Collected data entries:
= = = =

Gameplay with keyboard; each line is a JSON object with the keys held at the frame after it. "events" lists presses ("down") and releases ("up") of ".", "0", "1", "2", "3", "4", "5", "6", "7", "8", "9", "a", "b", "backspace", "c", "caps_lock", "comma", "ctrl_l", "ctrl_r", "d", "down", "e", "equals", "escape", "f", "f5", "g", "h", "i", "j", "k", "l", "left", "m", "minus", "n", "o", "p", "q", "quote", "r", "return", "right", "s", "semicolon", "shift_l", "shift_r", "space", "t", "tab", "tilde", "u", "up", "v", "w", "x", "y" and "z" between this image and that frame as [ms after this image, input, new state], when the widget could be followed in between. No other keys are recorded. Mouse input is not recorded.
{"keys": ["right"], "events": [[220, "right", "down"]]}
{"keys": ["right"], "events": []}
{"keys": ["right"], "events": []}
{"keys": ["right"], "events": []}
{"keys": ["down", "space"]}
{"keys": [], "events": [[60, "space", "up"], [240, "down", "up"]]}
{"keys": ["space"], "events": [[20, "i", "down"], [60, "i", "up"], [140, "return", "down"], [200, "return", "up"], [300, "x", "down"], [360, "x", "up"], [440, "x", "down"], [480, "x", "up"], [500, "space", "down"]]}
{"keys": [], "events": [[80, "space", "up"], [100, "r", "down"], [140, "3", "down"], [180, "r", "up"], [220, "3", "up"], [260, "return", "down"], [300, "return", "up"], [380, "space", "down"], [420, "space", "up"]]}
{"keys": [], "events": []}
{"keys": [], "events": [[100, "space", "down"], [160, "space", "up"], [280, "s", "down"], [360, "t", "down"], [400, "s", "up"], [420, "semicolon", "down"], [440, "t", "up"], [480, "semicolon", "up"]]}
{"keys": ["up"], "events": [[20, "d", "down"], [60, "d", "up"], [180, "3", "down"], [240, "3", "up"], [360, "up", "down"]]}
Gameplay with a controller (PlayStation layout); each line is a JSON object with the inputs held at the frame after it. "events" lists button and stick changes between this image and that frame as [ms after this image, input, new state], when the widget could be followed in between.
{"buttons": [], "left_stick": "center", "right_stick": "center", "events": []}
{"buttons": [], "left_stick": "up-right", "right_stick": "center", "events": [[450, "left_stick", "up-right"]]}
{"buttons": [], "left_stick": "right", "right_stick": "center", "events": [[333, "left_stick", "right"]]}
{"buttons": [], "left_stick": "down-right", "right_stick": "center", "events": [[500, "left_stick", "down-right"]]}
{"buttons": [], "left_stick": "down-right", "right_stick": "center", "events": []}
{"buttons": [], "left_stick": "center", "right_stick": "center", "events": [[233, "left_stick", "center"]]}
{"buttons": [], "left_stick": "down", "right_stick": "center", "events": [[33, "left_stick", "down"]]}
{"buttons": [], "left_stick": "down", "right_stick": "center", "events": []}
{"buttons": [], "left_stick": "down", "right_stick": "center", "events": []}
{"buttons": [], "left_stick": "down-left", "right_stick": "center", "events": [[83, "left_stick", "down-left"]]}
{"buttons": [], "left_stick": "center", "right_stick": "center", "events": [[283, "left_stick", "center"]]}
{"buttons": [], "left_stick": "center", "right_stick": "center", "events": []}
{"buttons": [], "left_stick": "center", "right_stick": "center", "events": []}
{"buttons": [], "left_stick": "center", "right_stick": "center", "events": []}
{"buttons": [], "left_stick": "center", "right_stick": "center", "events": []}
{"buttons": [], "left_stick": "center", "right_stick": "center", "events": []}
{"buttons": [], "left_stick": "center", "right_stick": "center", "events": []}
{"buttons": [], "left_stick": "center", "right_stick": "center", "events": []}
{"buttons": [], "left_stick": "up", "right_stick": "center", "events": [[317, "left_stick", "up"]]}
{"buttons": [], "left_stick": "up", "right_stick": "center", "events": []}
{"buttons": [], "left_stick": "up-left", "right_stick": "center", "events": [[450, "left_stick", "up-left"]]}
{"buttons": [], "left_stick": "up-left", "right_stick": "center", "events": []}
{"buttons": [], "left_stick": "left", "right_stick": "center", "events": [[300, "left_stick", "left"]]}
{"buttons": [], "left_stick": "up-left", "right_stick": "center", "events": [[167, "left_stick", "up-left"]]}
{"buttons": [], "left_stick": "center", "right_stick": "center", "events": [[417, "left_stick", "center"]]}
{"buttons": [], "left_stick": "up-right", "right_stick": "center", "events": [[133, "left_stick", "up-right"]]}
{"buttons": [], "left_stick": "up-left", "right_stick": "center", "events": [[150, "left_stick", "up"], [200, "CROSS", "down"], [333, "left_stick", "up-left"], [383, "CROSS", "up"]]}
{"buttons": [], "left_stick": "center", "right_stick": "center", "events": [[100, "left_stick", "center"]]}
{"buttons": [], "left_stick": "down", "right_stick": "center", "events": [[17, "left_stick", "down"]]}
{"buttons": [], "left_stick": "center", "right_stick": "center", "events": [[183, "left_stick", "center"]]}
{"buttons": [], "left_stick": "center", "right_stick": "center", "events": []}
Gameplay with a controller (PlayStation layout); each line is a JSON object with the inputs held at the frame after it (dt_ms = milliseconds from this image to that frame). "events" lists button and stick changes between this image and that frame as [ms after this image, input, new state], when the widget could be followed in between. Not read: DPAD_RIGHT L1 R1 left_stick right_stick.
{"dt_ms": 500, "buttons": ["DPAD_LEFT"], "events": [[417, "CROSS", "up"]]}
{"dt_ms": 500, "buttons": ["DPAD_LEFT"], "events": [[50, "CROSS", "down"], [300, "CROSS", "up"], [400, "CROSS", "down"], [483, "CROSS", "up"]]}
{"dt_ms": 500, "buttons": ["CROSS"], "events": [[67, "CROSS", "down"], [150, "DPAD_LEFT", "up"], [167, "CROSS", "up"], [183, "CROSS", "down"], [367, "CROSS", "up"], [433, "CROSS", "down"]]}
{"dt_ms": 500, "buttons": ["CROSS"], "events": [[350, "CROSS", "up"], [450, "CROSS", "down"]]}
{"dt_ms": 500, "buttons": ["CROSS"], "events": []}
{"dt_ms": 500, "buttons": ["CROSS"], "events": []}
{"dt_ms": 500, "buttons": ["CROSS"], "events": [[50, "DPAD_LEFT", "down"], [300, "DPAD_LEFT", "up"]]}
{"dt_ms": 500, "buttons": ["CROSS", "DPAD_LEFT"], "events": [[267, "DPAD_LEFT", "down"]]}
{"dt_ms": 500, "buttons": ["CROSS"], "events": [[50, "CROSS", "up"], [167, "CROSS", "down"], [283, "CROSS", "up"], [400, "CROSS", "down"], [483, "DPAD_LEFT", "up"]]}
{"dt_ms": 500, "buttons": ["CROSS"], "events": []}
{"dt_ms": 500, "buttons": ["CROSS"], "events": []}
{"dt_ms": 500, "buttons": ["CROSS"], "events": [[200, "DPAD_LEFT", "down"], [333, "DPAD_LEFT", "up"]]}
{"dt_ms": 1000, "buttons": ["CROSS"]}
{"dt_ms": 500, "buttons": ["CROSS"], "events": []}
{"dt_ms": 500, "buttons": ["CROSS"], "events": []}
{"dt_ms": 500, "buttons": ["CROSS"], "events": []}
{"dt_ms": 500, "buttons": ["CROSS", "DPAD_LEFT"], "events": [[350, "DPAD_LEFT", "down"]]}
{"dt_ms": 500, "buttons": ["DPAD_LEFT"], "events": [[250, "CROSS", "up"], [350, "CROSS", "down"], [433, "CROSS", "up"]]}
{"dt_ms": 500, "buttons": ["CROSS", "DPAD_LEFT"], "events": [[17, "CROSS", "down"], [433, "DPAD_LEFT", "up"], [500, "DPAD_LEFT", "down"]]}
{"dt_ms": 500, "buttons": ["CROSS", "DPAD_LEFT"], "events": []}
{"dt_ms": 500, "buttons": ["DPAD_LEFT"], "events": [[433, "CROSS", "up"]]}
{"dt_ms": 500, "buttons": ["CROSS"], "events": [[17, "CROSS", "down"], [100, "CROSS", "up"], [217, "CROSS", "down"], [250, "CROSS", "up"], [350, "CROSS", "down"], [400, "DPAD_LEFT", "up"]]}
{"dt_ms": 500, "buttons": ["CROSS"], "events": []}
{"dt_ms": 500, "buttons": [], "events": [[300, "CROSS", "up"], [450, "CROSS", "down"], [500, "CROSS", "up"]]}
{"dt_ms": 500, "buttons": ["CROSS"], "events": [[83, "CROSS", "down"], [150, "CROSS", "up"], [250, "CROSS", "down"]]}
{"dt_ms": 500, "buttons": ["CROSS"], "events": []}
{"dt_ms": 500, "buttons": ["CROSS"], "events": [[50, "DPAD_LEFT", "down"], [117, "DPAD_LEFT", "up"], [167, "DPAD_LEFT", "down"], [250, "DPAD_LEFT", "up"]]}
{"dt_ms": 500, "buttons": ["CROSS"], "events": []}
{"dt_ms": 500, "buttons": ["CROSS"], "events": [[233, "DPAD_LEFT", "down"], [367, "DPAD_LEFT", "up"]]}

= = = =

### YOUR OBJECTIVE:
Every line in the records above that contains the word "changes" should be copied out.

### RESPONSE BELOW:
Gameplay with a controller (PlayStation layout); each line is a JSON object with the inputs held at the frame after it. "events" lists button and stick changes between this image and that frame as [ms after this image, input, new state], when the widget could be followed in between.
Gameplay with a controller (PlayStation layout); each line is a JSON object with the inputs held at the frame after it (dt_ms = milliseconds from this image to that frame). "events" lists button and stick changes between this image and that frame as [ms after this image, input, new state], when the widget could be followed in between. Not read: DPAD_RIGHT L1 R1 left_stick right_stick.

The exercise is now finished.